When I was anchoring the weekend news in Atlanta, my home was broken into during the newscast. Of course-that's when the bad guys knew I wouldn't be home--because they could see me on live TV.

(It actually turned into a funny story, given that they only stole one thing, and what it was--but I can't tell you on the blog.)

I wouldn't say on the blog--oh, my husband and I will be in Timbuktu next week. Or--"how come my social security number begins with xxx?." Or wow, we love our new huge and valuable time machine.
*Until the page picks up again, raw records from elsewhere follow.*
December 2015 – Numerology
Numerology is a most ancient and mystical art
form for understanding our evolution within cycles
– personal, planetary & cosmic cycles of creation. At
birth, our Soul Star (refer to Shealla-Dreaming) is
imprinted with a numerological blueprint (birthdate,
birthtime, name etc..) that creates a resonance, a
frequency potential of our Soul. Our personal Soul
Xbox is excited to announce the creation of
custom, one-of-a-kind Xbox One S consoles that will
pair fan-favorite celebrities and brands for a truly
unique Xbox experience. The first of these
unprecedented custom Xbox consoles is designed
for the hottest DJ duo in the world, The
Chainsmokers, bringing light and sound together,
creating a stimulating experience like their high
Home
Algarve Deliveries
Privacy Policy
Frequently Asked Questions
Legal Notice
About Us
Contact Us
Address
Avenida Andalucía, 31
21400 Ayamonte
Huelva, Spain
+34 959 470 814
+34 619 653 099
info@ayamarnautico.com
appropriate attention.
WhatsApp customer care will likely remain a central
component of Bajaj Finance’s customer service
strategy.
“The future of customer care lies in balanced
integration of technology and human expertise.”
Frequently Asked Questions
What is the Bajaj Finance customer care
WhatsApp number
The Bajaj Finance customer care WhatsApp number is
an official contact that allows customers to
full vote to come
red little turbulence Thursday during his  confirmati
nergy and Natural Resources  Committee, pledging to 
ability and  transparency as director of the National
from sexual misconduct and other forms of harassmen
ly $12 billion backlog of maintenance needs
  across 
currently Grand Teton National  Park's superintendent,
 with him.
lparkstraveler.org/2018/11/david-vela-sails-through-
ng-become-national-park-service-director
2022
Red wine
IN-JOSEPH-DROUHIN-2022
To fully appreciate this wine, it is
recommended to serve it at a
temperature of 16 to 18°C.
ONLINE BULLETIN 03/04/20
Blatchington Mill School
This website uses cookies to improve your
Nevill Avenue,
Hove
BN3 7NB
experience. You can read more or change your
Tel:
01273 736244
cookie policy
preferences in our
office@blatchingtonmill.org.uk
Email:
And I think--we're all pretty careful. What do you think?

kristyn bernier said...

I truly believe that awareness is the most important thing. If people think before they post and are aware of making those safer choices, the chance of becoming a statistic in cyber crime is dramatically reduced. Of course, things happen, and unfortunately no matter how careful people are and how many precautions they take, you can be a victim of any crime. I guess the best analogy is that if you lock your car door, that will be a deterrent for the majority of people looking for the quick car break for some cash or valuables. Sometimes the locked car does not prevent the "smash and grab", but most times it does, and therefore it makes sense to take that simple precaution. The same thing goes with what we put on the Internet.

I am working a case right now involving a bunch of 12 year old children who think it is ok to post pictures of themselves on social networking sites in seductive poses and their underware. And of course, this became a case of them now being solicited by older men online and through their text messages. One of them is being stalked. This type of situation can be prevented.

Awareness, awareness, awareness...and some smart choices!

Kristyn

steve said...

We are living in an unprecedented social experiment.

Never so much technology has been available to everyone.
From a very young age, children start with a computer connected to the Internet then graduate very quickly in the name of parent security with mobile phones, they are the new generation of connected kids.